Output only the lines below from the one containing "wine bottle: none" to the one containing "notepad: present [1610,675,1790,743]", exactly as written, both ends kept.

[[ Supplied records open ]]

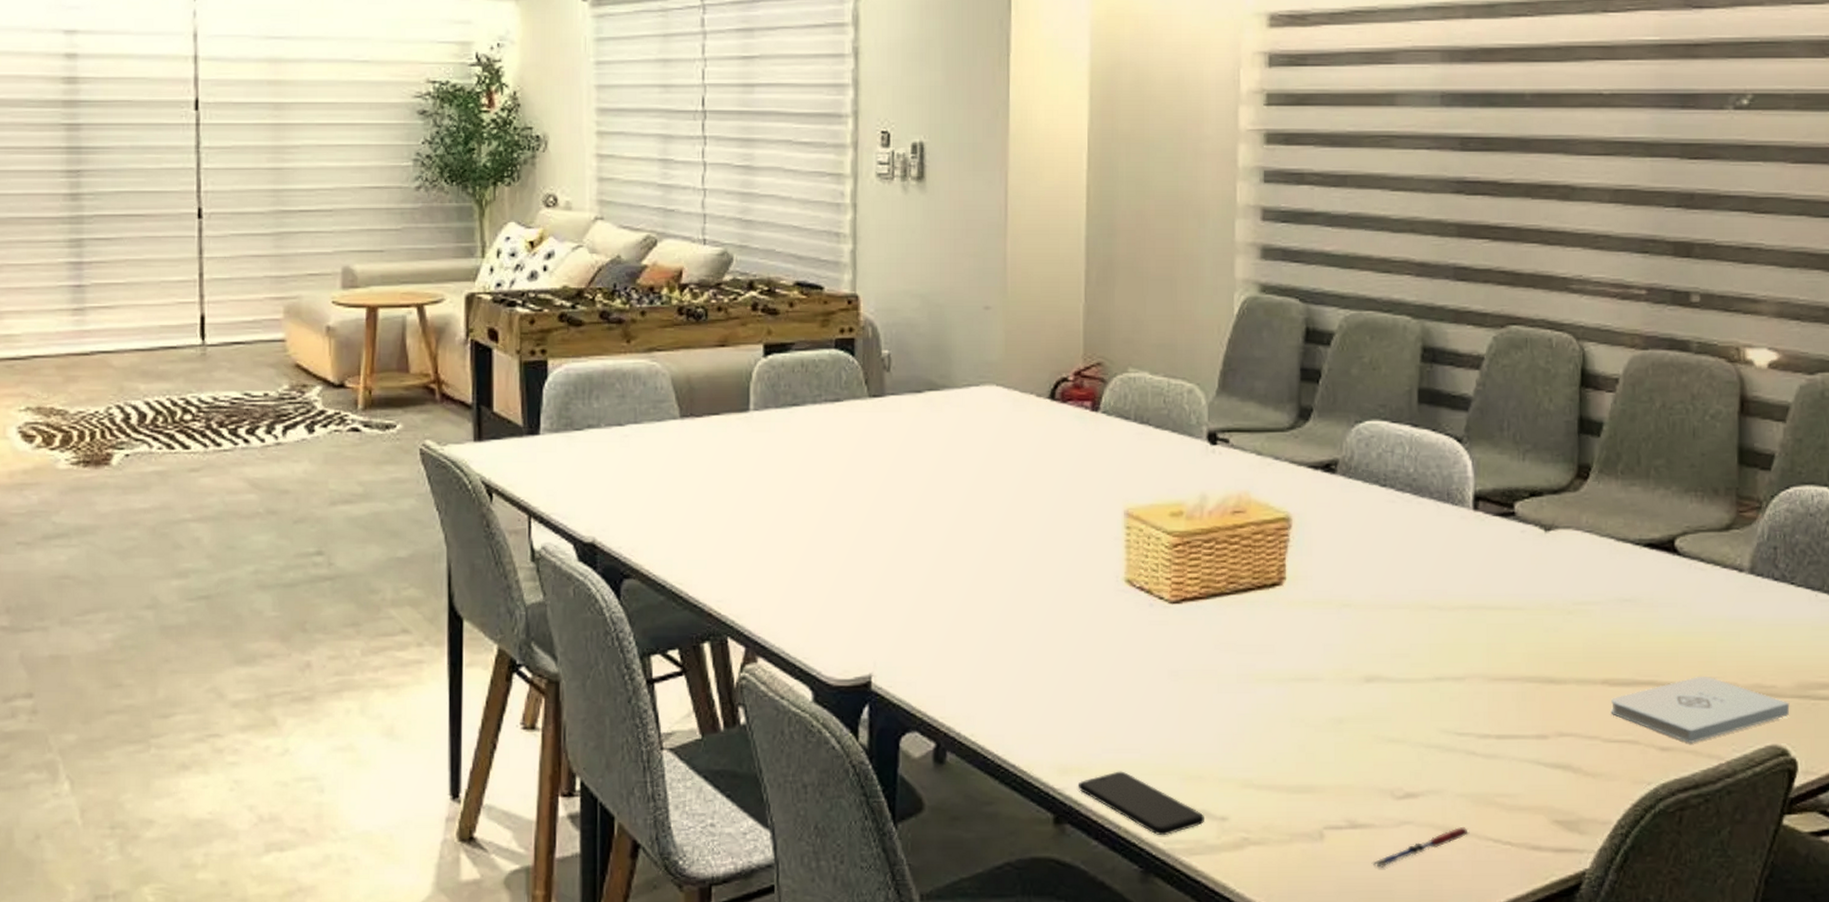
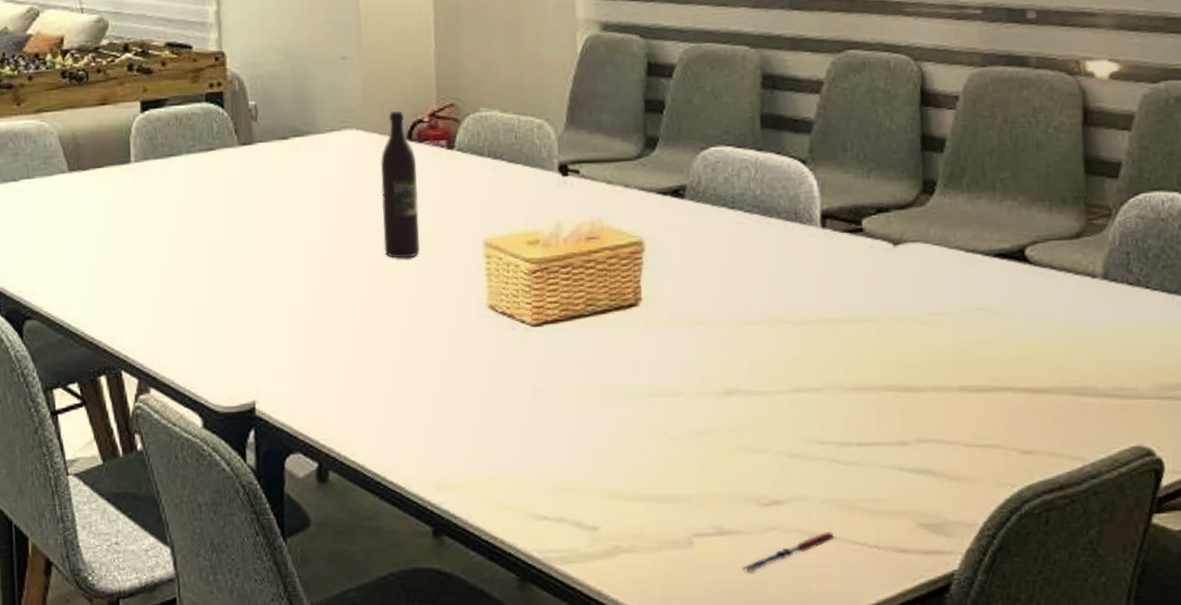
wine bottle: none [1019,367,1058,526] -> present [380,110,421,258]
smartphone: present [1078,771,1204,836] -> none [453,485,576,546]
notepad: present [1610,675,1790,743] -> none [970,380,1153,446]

[[ Supplied records closed ]]
[[ Supplied records open ]]

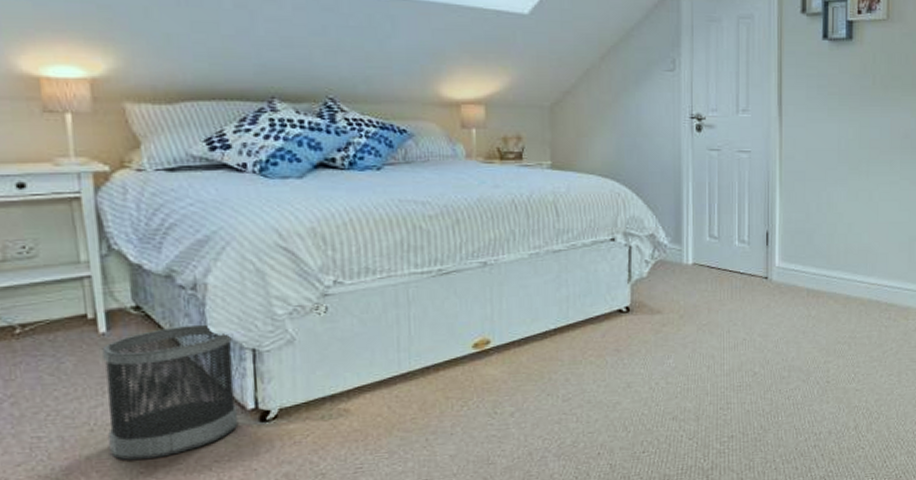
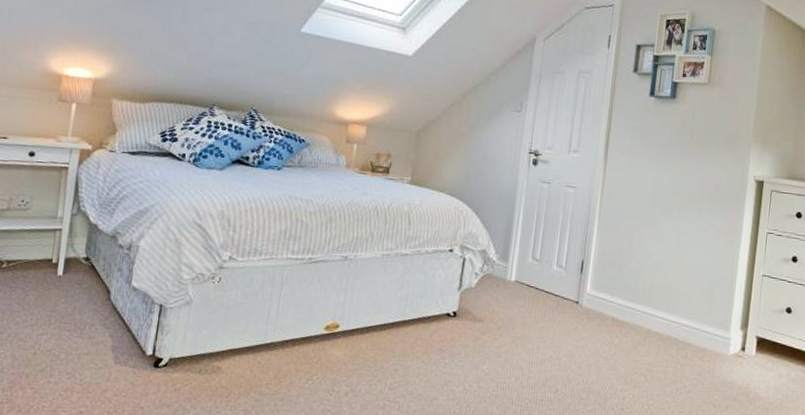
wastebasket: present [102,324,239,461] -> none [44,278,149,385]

[[ Supplied records closed ]]

Answer for this exercise:
wine bottle: none [1019,367,1058,526] -> present [380,110,421,258]
smartphone: present [1078,771,1204,836] -> none [453,485,576,546]
notepad: present [1610,675,1790,743] -> none [970,380,1153,446]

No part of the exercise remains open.